BERITAOPINI.ID PURBALINGGA JATENG | Warga Perumahan Kampung Rambutan Indah, Kelurahan Kalikabong, Kecamatan Kalimanah, memprotes pembongkaran tembok keliling dan aktivitas pembangunan di lingkungan mereka yang dinilai tidak melalui prosedur resmi. Protes ini mencuat setelah tembok perumahan dibongkar satu pintu pada 27 Februari 2025 tanpa pemberitahuan sebelumnya (04/08/2025).
“Awalnya kami lihat alat berat keluar-masuk, lalu tembok dibuka begitu saja. Tidak ada sosialisasi. Kami baru tahu setelah melihat langsung di lapangan,” ujar salah satu warga.
Sebelum pembongkaran, beberapa warga sempat menyampaikan keluhan melalui grup WhatsApp lingkungan. Namun, aduan tersebut tidak ditanggapi oleh pihak yayasan. Mereka hanya menyampaikan bahwa tanah yang dibuka telah mereka beli dan berada di luar kawasan perumahan. Namun faktanya, lahan tersebut berada di wilayah RT berbeda dan hanya memiliki akses jalan setapak.
“Kami tidak pernah dimintai persetujuan. Mereka hanya datang bilang ini proyek MBG. Padahal, rumah kami yang langsung bersebelahan jadi sangat terganggu oleh aktivitas setiap hari,” tambah warga lainnya.
Situasi semakin memanas saat pembongkaran dilakukan dalam skala besar pada 18 Juni 2025. Dua hari kemudian, warga melaporkan kejadian ini ke kanal “Lapor MasBup” dan mempertanyakan legalitas kegiatan tersebut, mengingat kompleks perumahan sudah diserahkan kepada Pemda.

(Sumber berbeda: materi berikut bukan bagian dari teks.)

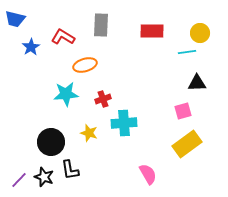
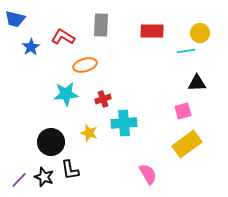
cyan line: moved 1 px left, 1 px up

Pemerintah daerah merespons aduan warga pada 21 Juni dan melakukan kunjungan lapangan melalui Dinas Permukiman pada 23 Juni 2025. Dalam kunjungan itu, dinas mengeluarkan tiga rekomendasi: mengembalikan tembok ke kondisi semula, melakukan komunikasi langsung dengan warga, serta mengembalikan fungsi fasilitas umum sesuai peruntukannya.
Namun setelah kunjungan tersebut, warga menyatakan tidak ada realisasi. “Kami tetap melihat truk masuk tiap hari, tidak ada komunikasi dari yayasan. Seolah kami ini diabaikan,” ungkap warga.

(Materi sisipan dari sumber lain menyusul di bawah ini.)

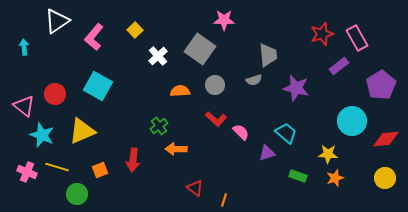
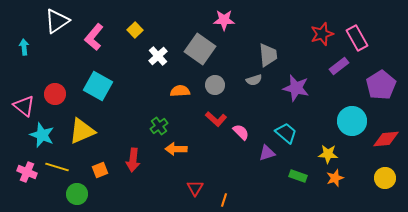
red triangle: rotated 24 degrees clockwise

Merasa tidak didengar, warga melapor ke Ketua RT. Laporan tersebut ditindaklanjuti dengan surat resmi dari RT kepada pihak yayasan. Malam harinya, perwakilan yayasan datang dan memperkenalkan diri, namun tidak terjadi kesepakatan. Yayasan justru meminta RT menyampaikan permohonan akses kepada warga. RT telah menyarankan agar yayasan melakukan mediasi secara terbuka.
Warga menyatakan siap mengumpulkan masyarakat untuk dialog, asalkan pihak yayasan mau datang dan menjelaskan secara terbuka. Hingga surat kedua diberikan dengan tenggat waktu tujuh hari, belum ada itikad baik dari pihak yayasan. Akhirnya, warga memutuskan untuk mengunggah permasalahan ini ke media sosial agar mendapat perhatian publik. Setelah unggahan tersebut, pihak pengembang datang dan menyampaikan penyesalan.

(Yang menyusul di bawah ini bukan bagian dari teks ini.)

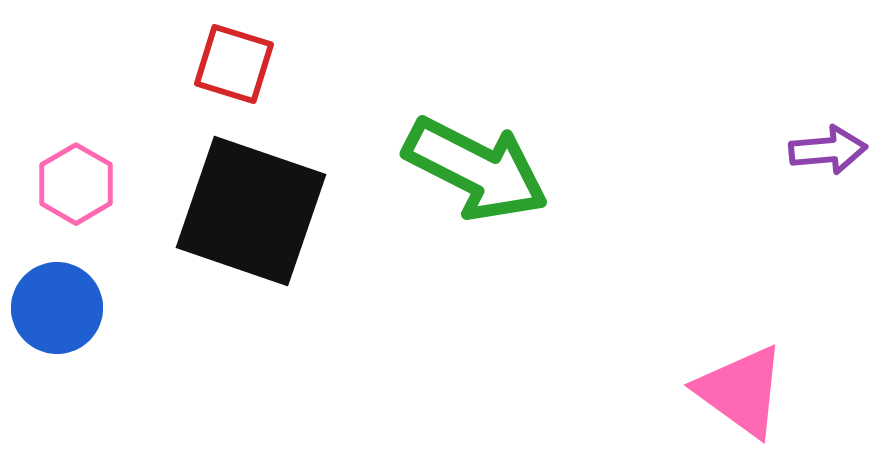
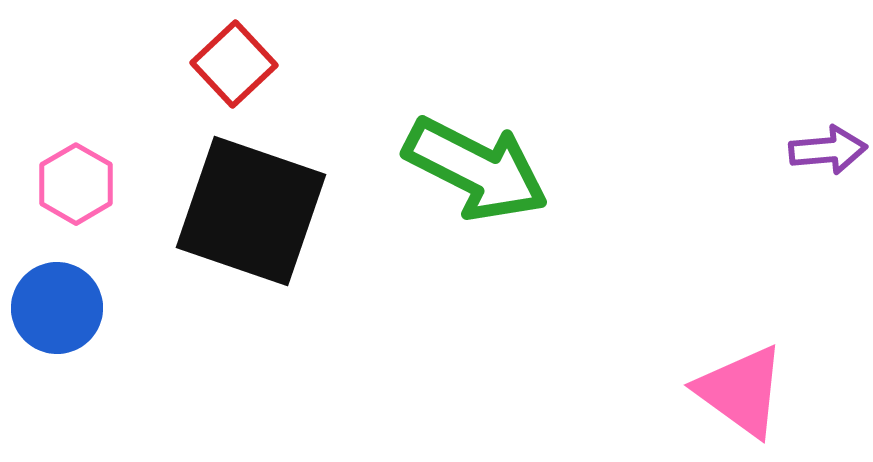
red square: rotated 30 degrees clockwise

Warga menegaskan bahwa mereka tidak menolak proyek MBG sebagai program pemerintah. “Kami tidak menolak pembangunan, apalagi ini program MBG yang katanya milik pemerintah. Tapi semua harus sesuai prosedur. Jangan fasilitas perumahan dibongkar sepihak tanpa izin dan mengganggu akses kami,” ujar salah satu tokoh warga.
Hingga awal Agustus 2025, pembangunan masih terus berjalan. “Sempat berhenti sebentar, tapi sejak Juli kegiatan di lokasi aktif lagi. Dumptruck lalu-lalang, debu dan suara bising terus setiap hari,” kata warga.
Warga berharap semua pihak, termasuk pemerintah daerah dan yayasan, dapat menghormati hak warga perumahan. “Kami ini cuma minta hak kami dihargai. Kalau mau bangun, ya izin dulu. Kalau mau buka tembok, ya ajak bicara. Itu hal paling dasar,” tutup warga.